==== Text segment
The only Romanesque feature is the font, an important example of the Aylesbury type, which is now in the centre of the refectory at the W end of the nave; its base partly concealed below the staging.


Early traditions connect Aylesbury with Edith, the daughter of Penda of Mercia (d.655) and aunt of St Osyth. It came to the crown in the person of king Edwig, and was the site of a mint in the reigns of the latest Anglo-Saxon kings. Edward the Confessor was lord of Aylesbury, and it remained a possession of the crown until 1204, when king John granted the town to Geoffrey fitz Piers, earl of Essex. It remained in this family until John Fitz Piers threw in his lot with Simon de Montfort at Evesham, when it was seized by the crown and given to Gilbert de Clare. It was returned to the Fitz Piers in 1267–68. The male line failed in 1297 with the death of Richard Lord Fitz John, and Aylesbury eventually passed to the heirs of his sister, Joan Butler, and into the possession of James Butler, Earl of Ormonde. The Ormondes were dispossessed during the Wars of the Roses, but regained the town in 1485, when Thomas, the 7th earl came into possession. He was succeeded by his daughter, Margaret, married to Sir William Boleyn. In 1538 Margaret and her son Thomas sold it to Sir John Baldwin who, as Chief Justice of Common Pleas, had presided over the trial of Thomas's daughter Anne Boleyn two years before. The parish is now in the benefice of Aylesbury (St Mary) with Bierton and Hulcott.
========
Work instruction 1 -> In the Aylesbury passage, who received the town from king John in 1204?
Work instruction 2 -> Echo the Aylesbury passage from "The only Romanesque" to "below the staging.".
==== Record excerpts
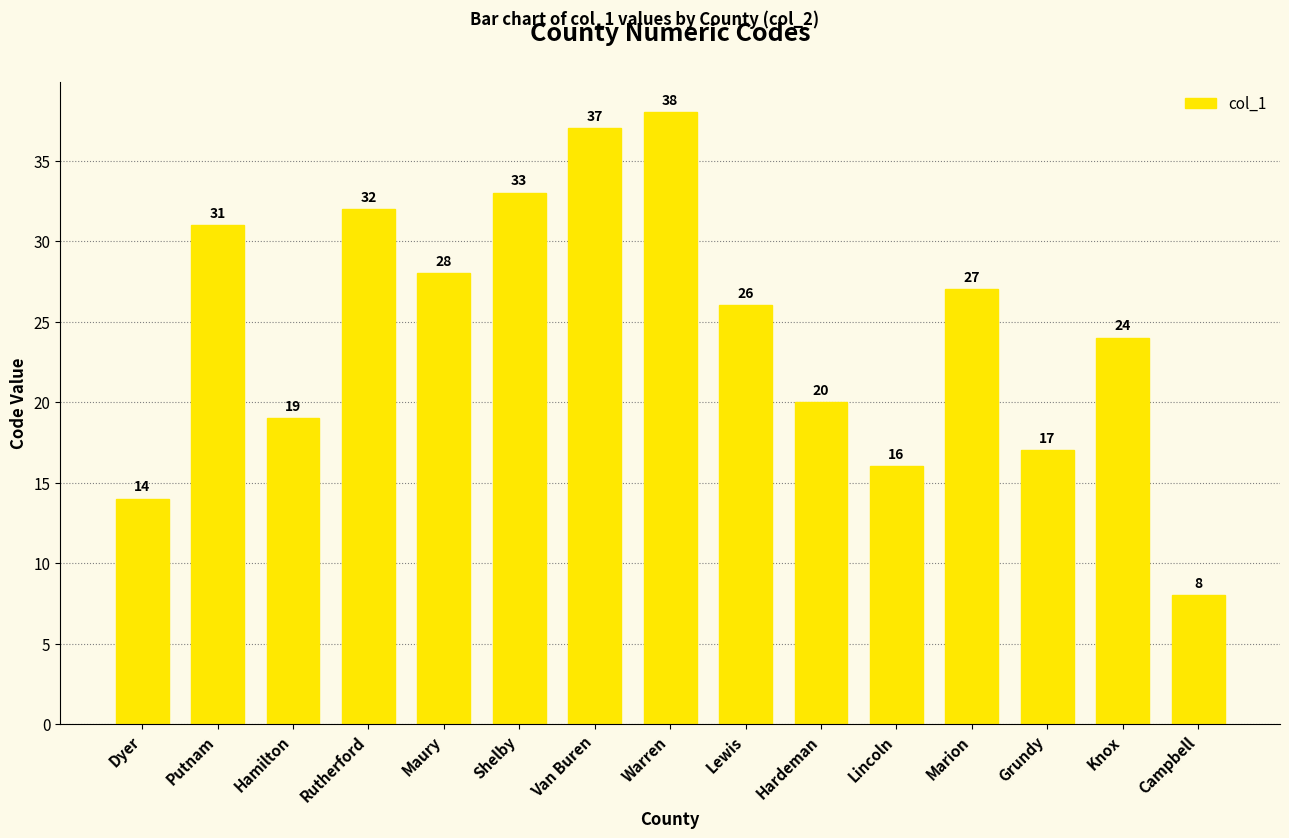

What is the smallest value displayed?

8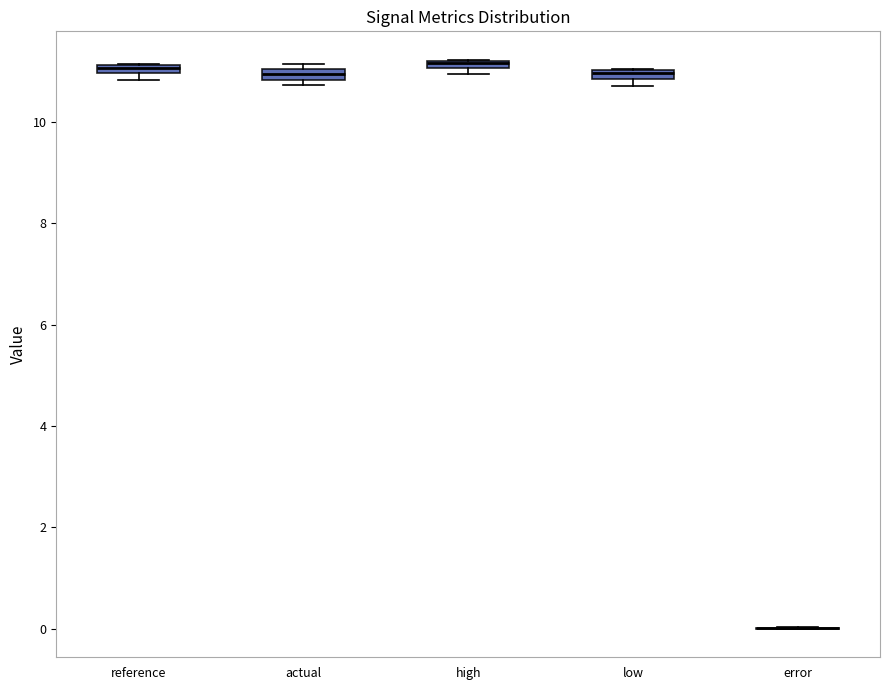

Where is the lower edge of the box for low on the y-axis? The values are not printed on the chart, so give them approximately, as read against the axis.

10.8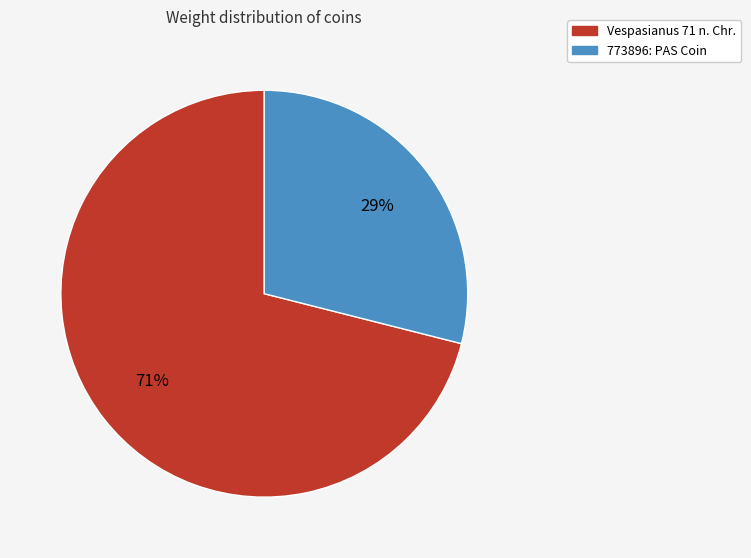

How many slices are in this pie chart?

2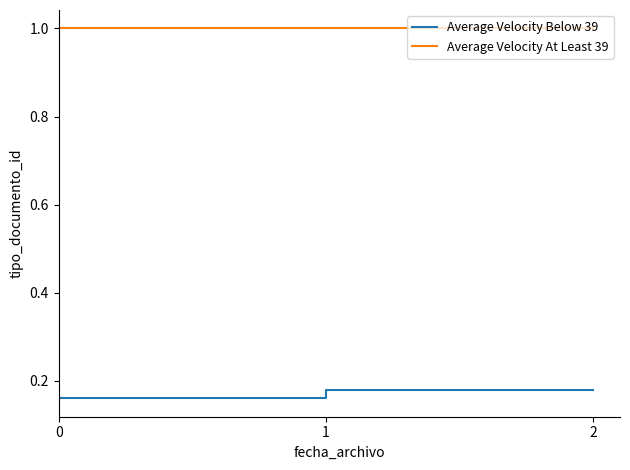

What is the approximate value of Average Velocity At Least 39 at 0?

1.0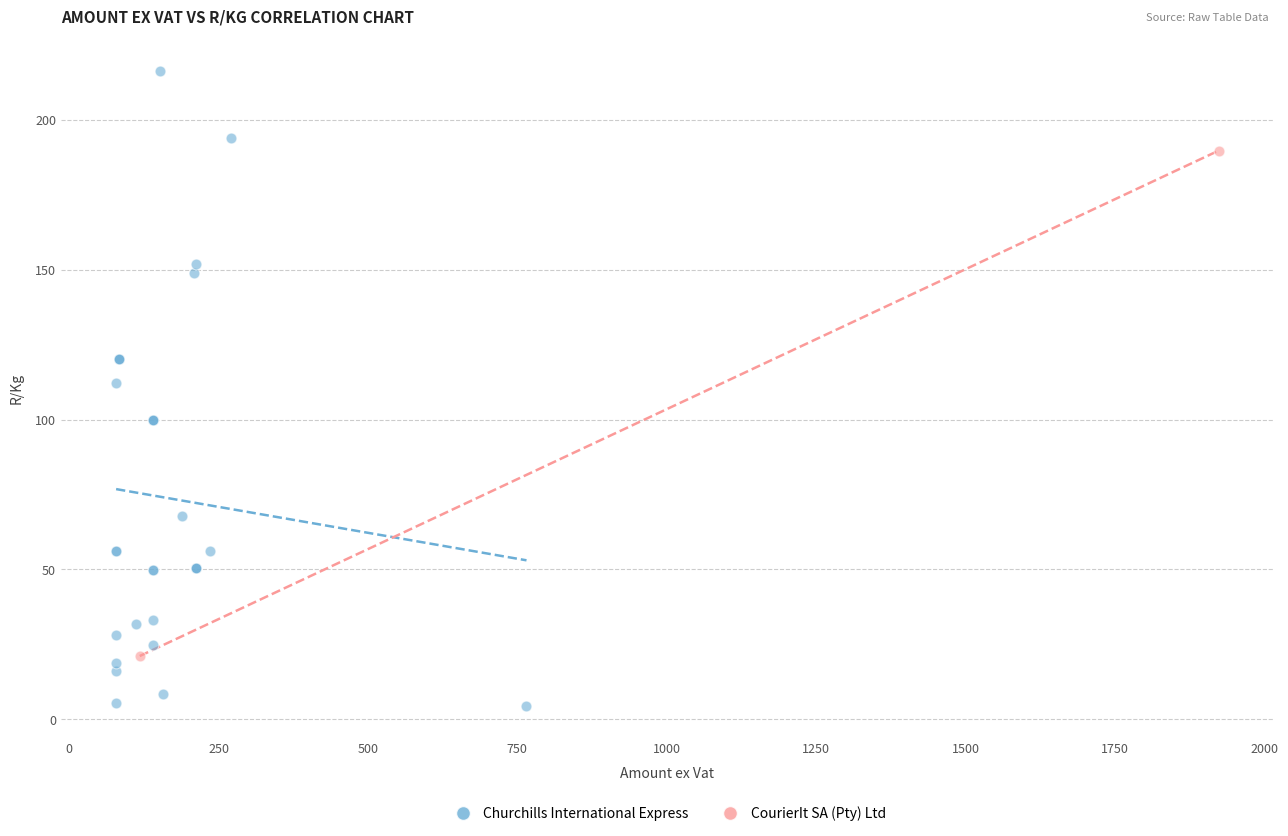

What are all the series names shown in the legend?

Churchills International Express, CourierIt SA (Pty) Ltd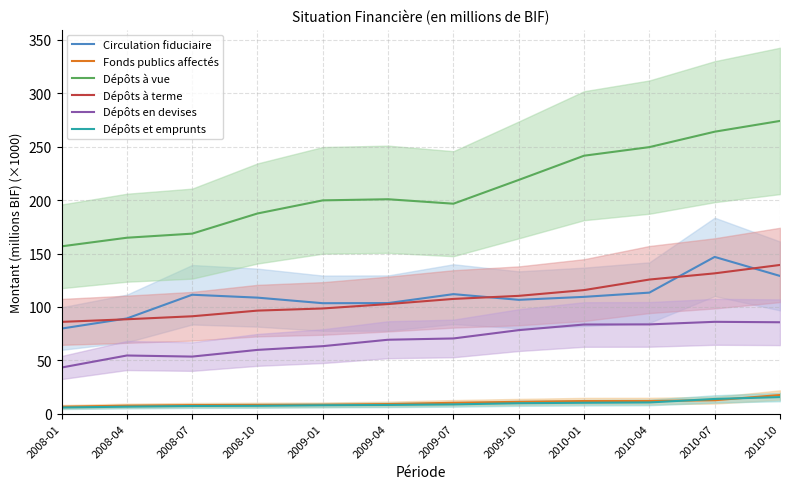

Which label corresponds to the largest value in the chart?

2010-10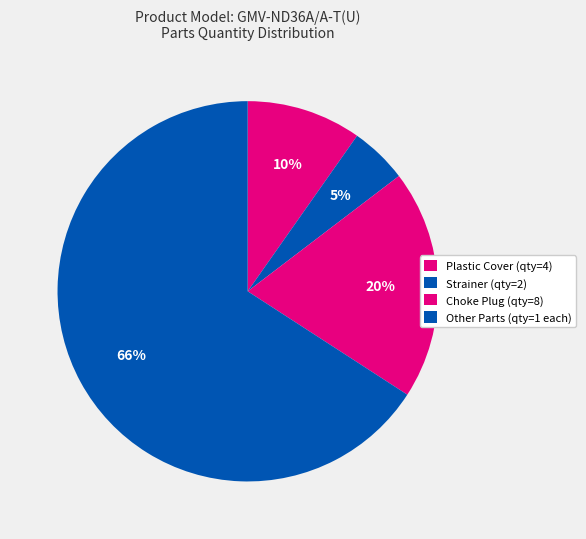

How many segments does this pie chart have?

4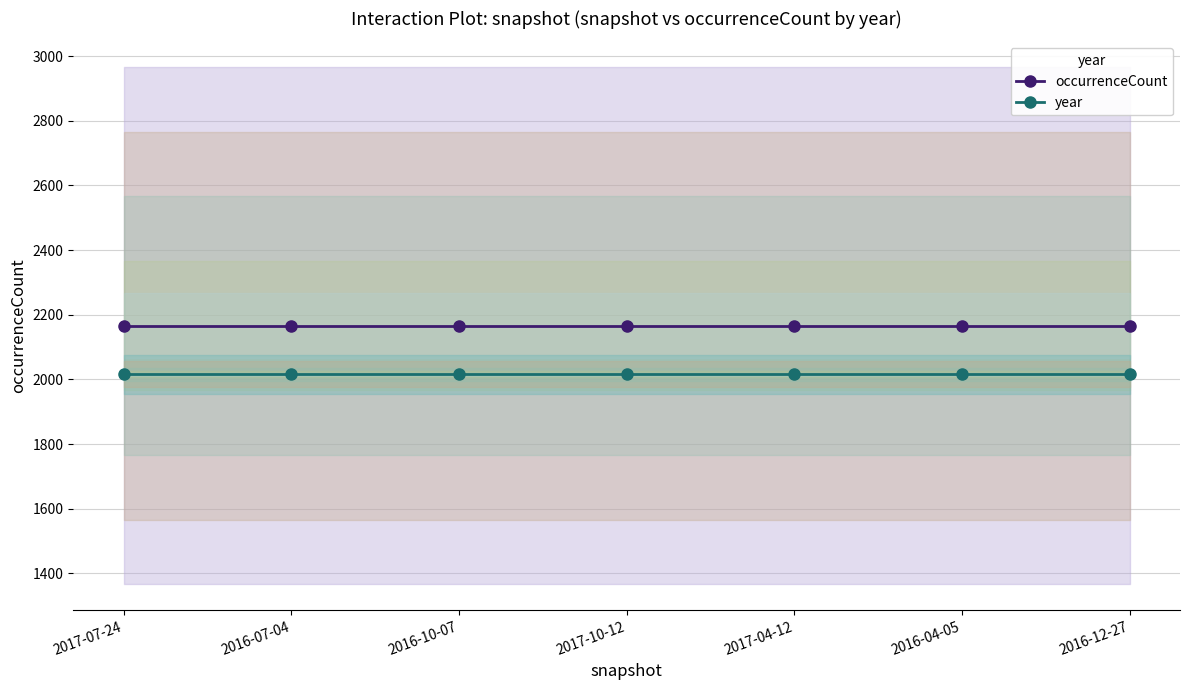

What is the total value across all series at 2016-04-05?

4182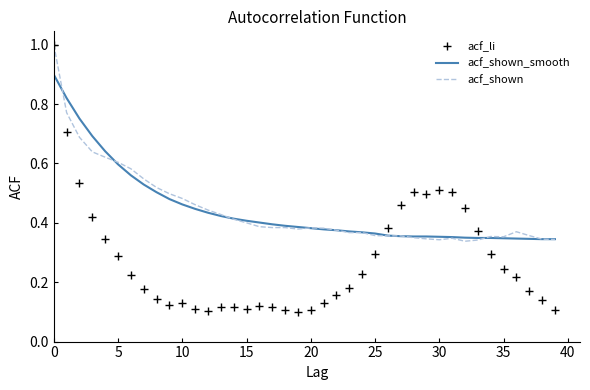

Which series ends up on top after the final intersection of acf_li and acf_shown_smooth?

acf_shown_smooth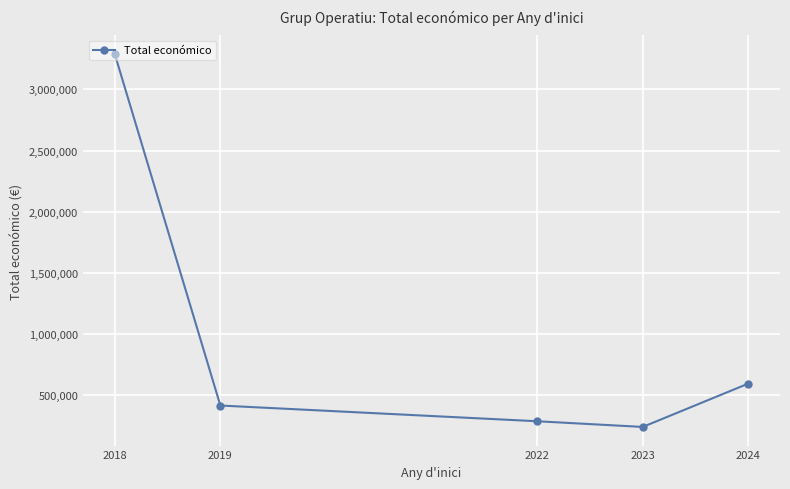

Rank the categories by value from lowest to highest.

2023, 2022, 2019, 2024, 2018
========
Exercise result 1 -> Geoffrey fitz Piers, earl of Essex.

Exercise result 2 ->
The only Romanesque feature is the font, an important example of the Aylesbury type, which is now in the centre of the refectory at the W end of the nave; its base partly concealed below the staging.